[Stored data entries]
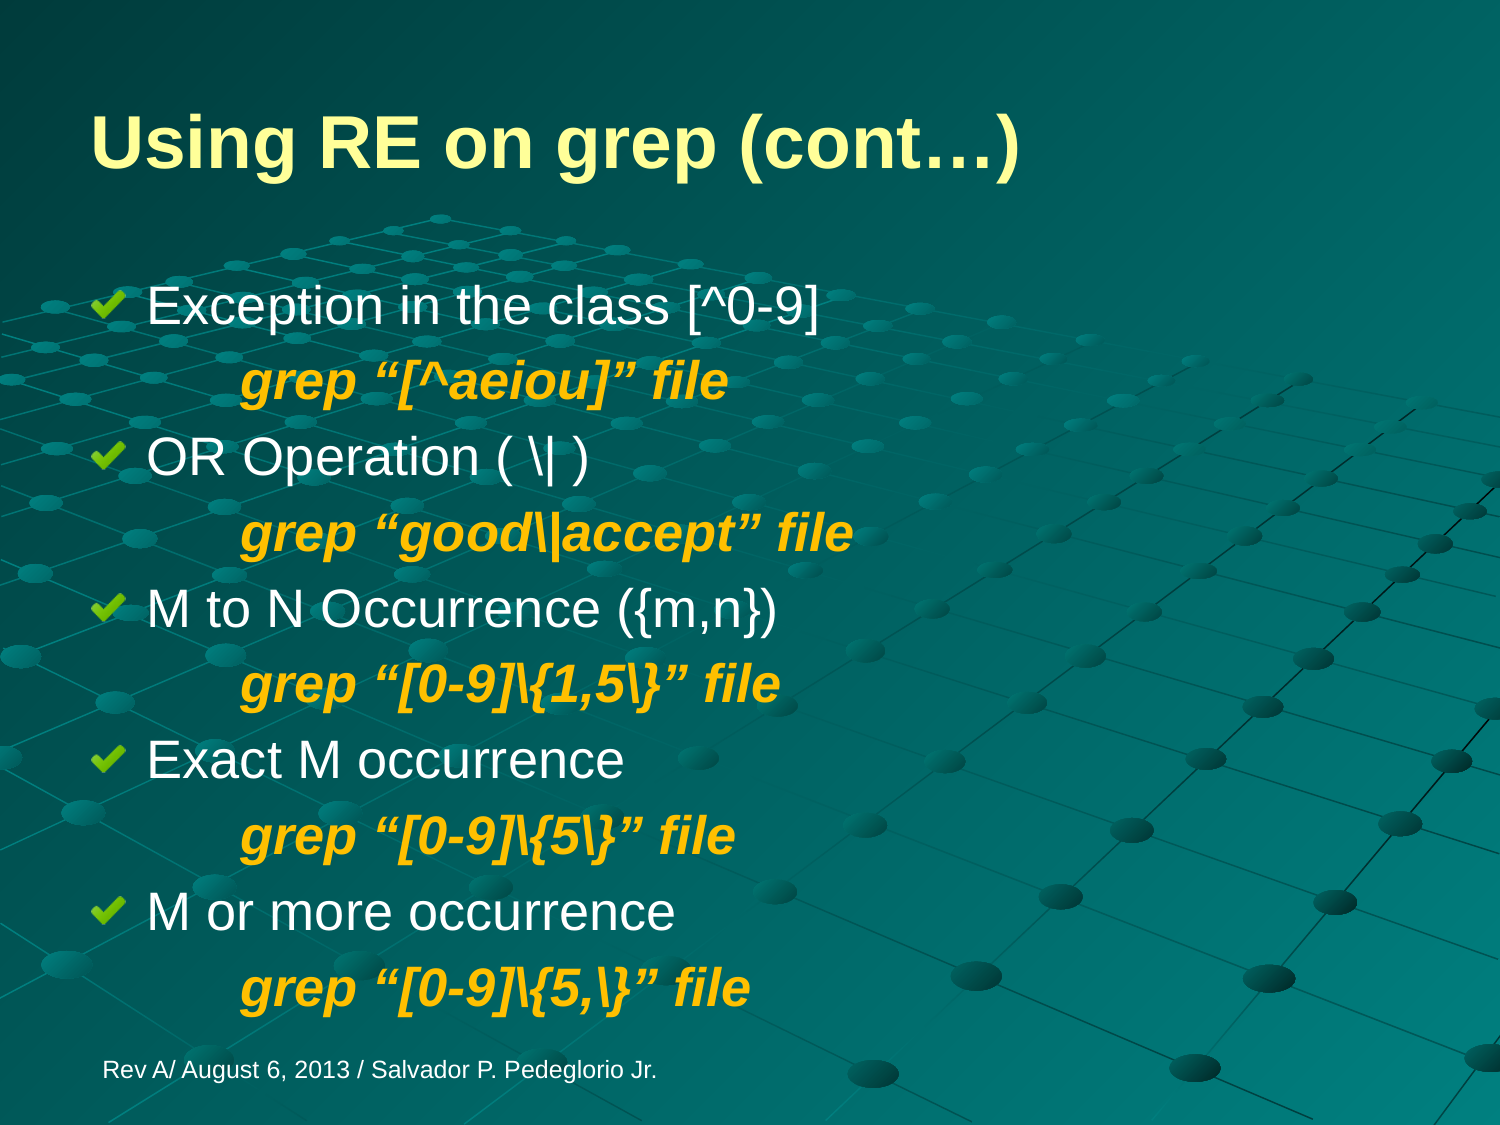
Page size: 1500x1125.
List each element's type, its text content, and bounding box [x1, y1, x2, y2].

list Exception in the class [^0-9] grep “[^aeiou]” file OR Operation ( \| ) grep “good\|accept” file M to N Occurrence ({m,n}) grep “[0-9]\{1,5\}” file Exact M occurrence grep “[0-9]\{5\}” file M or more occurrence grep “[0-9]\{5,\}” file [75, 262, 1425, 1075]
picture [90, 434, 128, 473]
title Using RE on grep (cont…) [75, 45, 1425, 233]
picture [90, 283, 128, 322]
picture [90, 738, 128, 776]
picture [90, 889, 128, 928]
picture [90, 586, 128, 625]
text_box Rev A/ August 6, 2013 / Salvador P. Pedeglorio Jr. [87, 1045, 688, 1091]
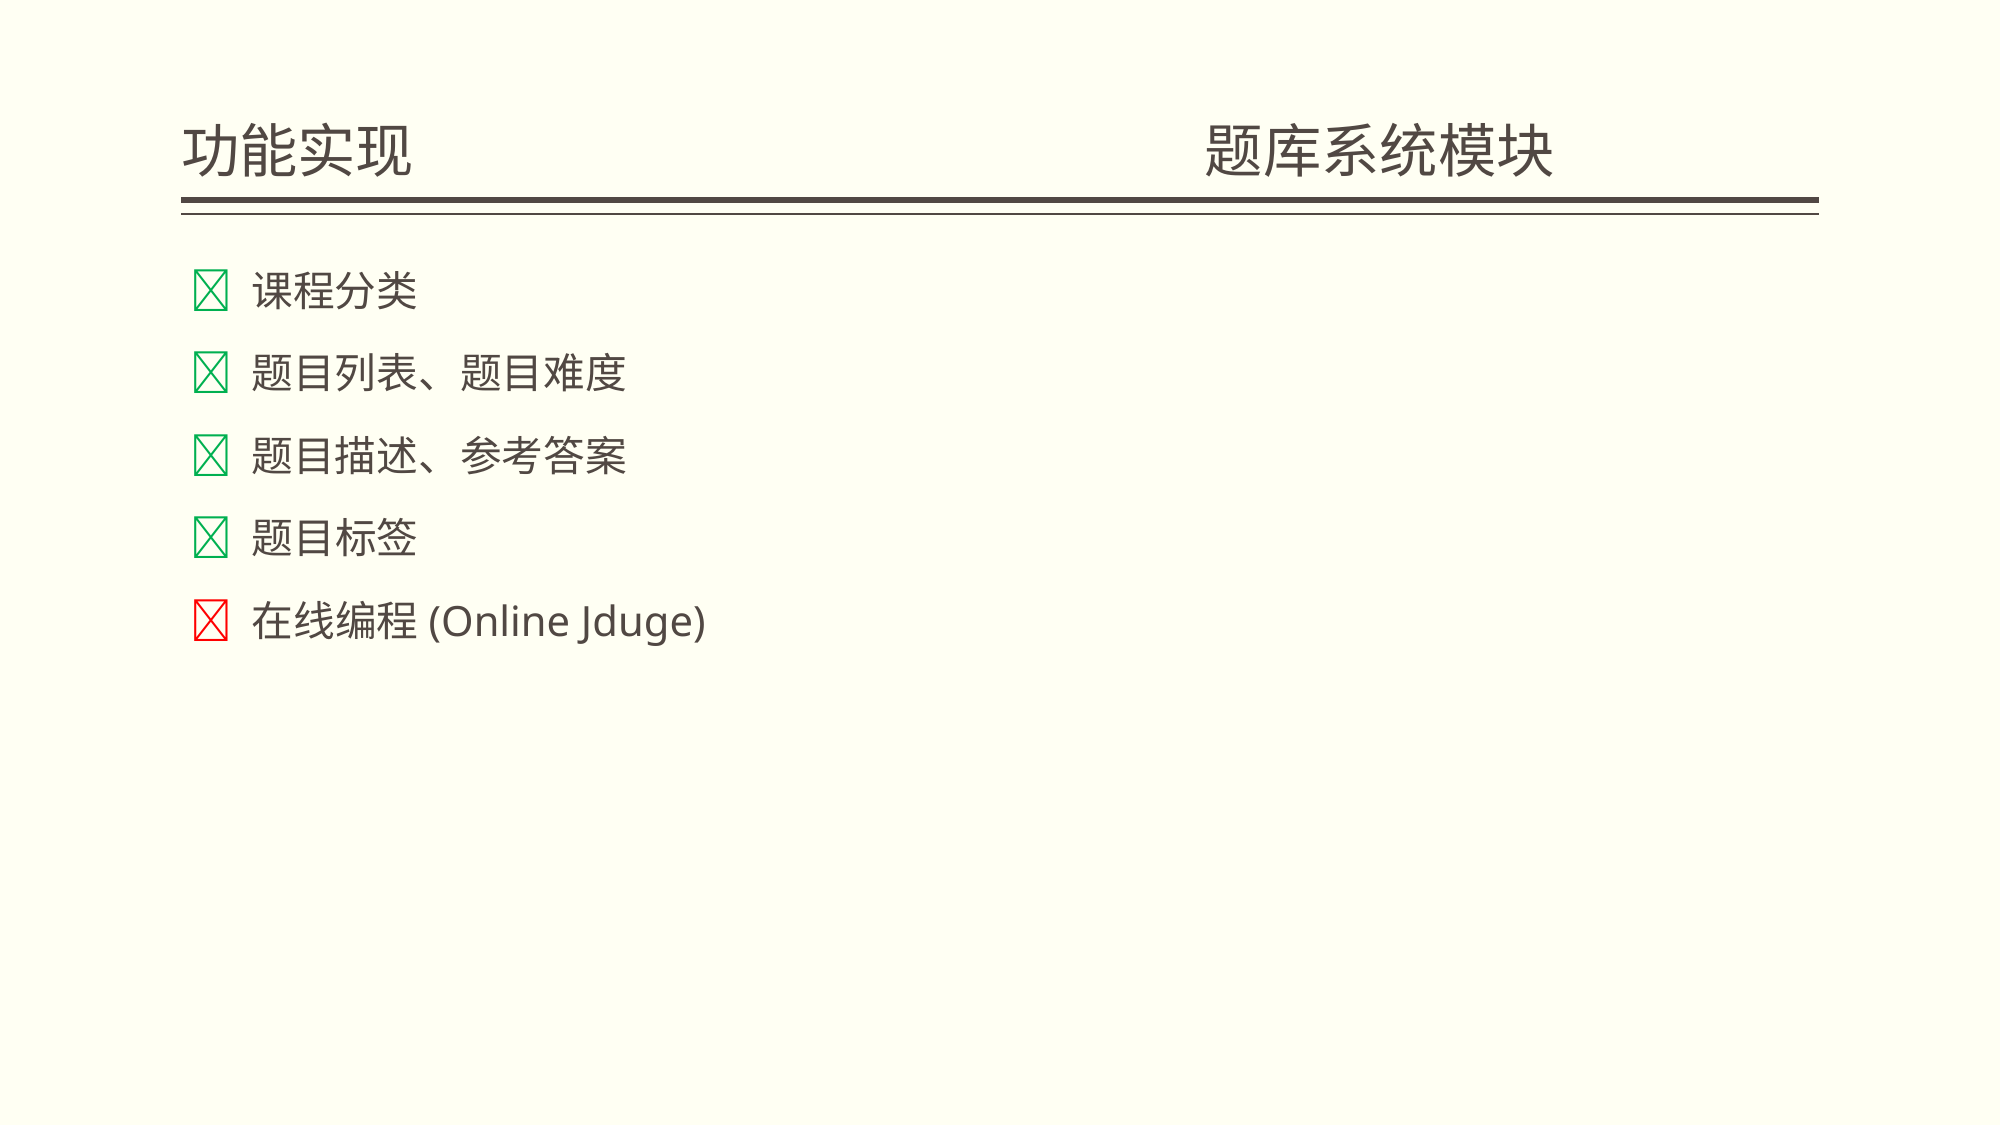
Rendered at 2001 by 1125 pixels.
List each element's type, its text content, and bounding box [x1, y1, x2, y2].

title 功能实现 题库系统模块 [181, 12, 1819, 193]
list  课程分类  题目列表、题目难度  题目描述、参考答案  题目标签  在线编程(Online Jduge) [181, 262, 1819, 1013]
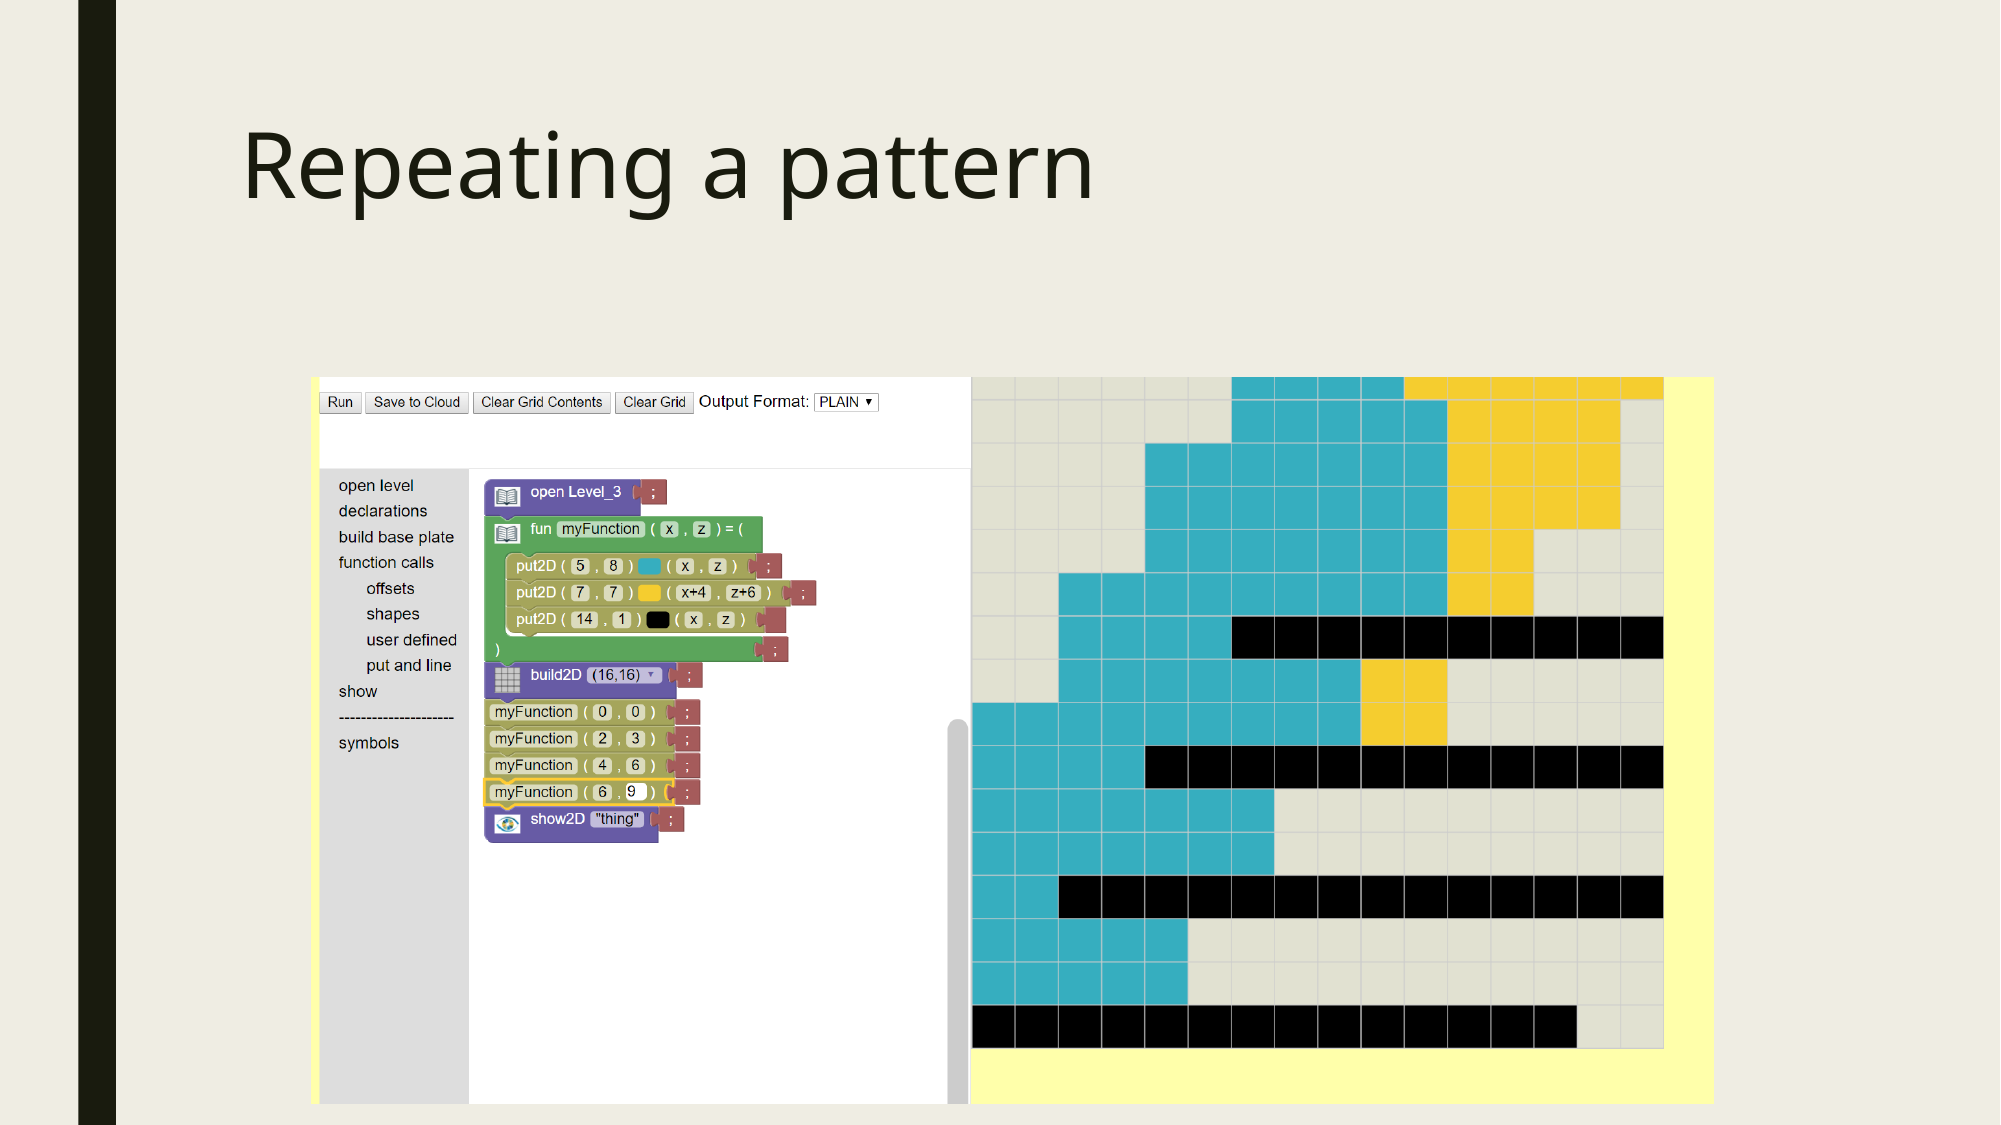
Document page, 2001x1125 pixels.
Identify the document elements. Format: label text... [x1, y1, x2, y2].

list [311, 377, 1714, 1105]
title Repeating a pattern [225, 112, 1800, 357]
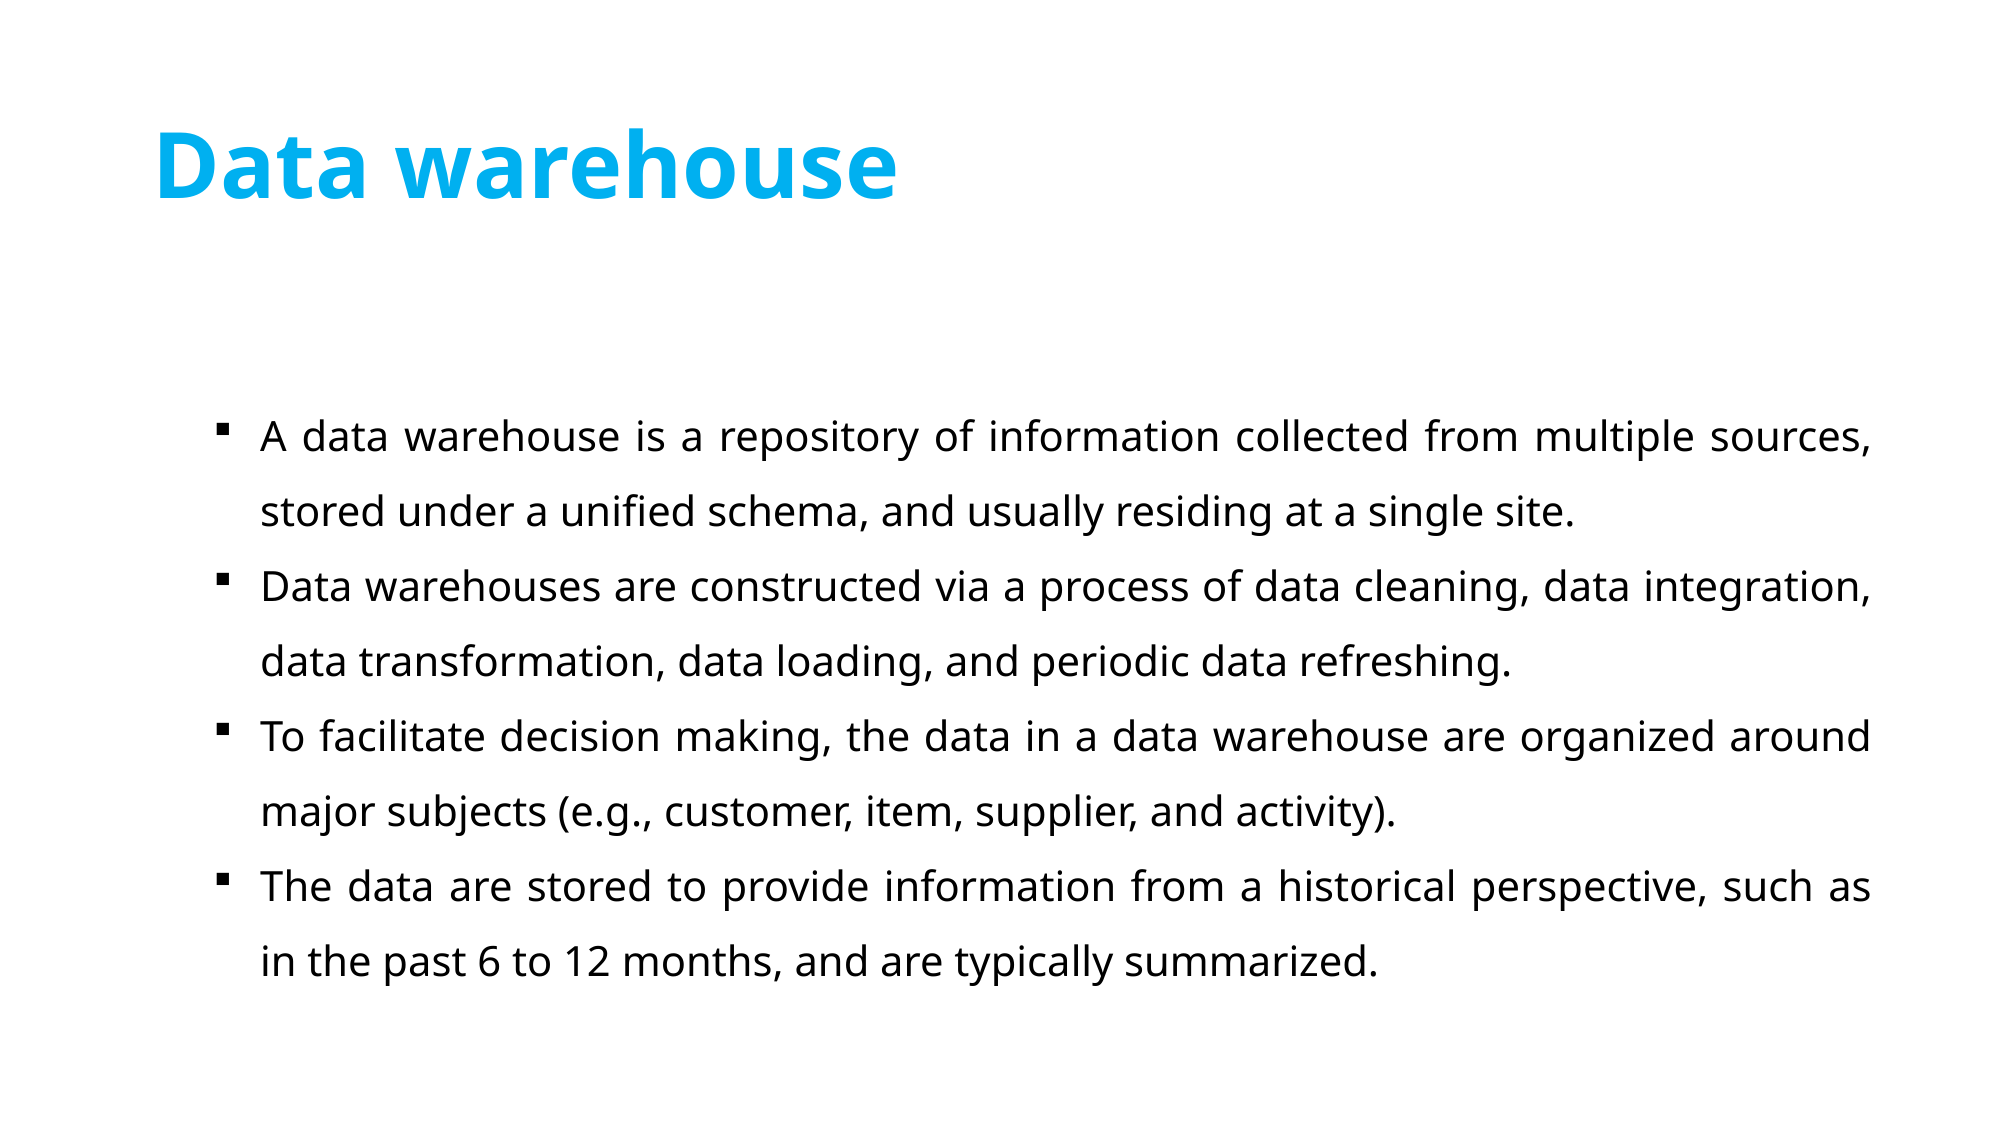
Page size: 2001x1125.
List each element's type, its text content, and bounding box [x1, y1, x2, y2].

How to complete this task
Give the records back exactly. Leave the pictures out.

Worked solution
Page size: 1500x1125.
List each element's type, its text content, and bounding box [x1, y1, x2, y2].

list Exception in the class [^0-9] grep “[^aeiou]” file OR Operation ( \| ) grep “good\|accept” file M to N Occurrence ({m,n}) grep “[0-9]\{1,5\}” file Exact M occurrence grep “[0-9]\{5\}” file M or more occurrence grep “[0-9]\{5,\}” file [75, 262, 1425, 1075]
picture [90, 434, 128, 473]
title Using RE on grep (cont…) [75, 45, 1425, 233]
picture [90, 283, 128, 322]
picture [90, 738, 128, 776]
picture [90, 889, 128, 928]
picture [90, 586, 128, 625]
text_box Rev A/ August 6, 2013 / Salvador P. Pedeglorio Jr. [87, 1045, 688, 1091]
Rendered at 2001 by 1125 pixels.
List each element's type, its text content, and bounding box [x1, y1, x2, y2].

title 功能实现 题库系统模块 [181, 12, 1819, 193]
list  课程分类  题目列表、题目难度  题目描述、参考答案  题目标签  在线编程(Online Jduge) [181, 262, 1819, 1013]
Document page, 2001x1125 pixels.
Identify the document elements. Format: label text... [x1, y1, x2, y2].

list [311, 377, 1714, 1105]
title Repeating a pattern [225, 112, 1800, 357]
Page size: 2001x1125.
List each element's type, its text content, and bounding box [x1, y1, x2, y2].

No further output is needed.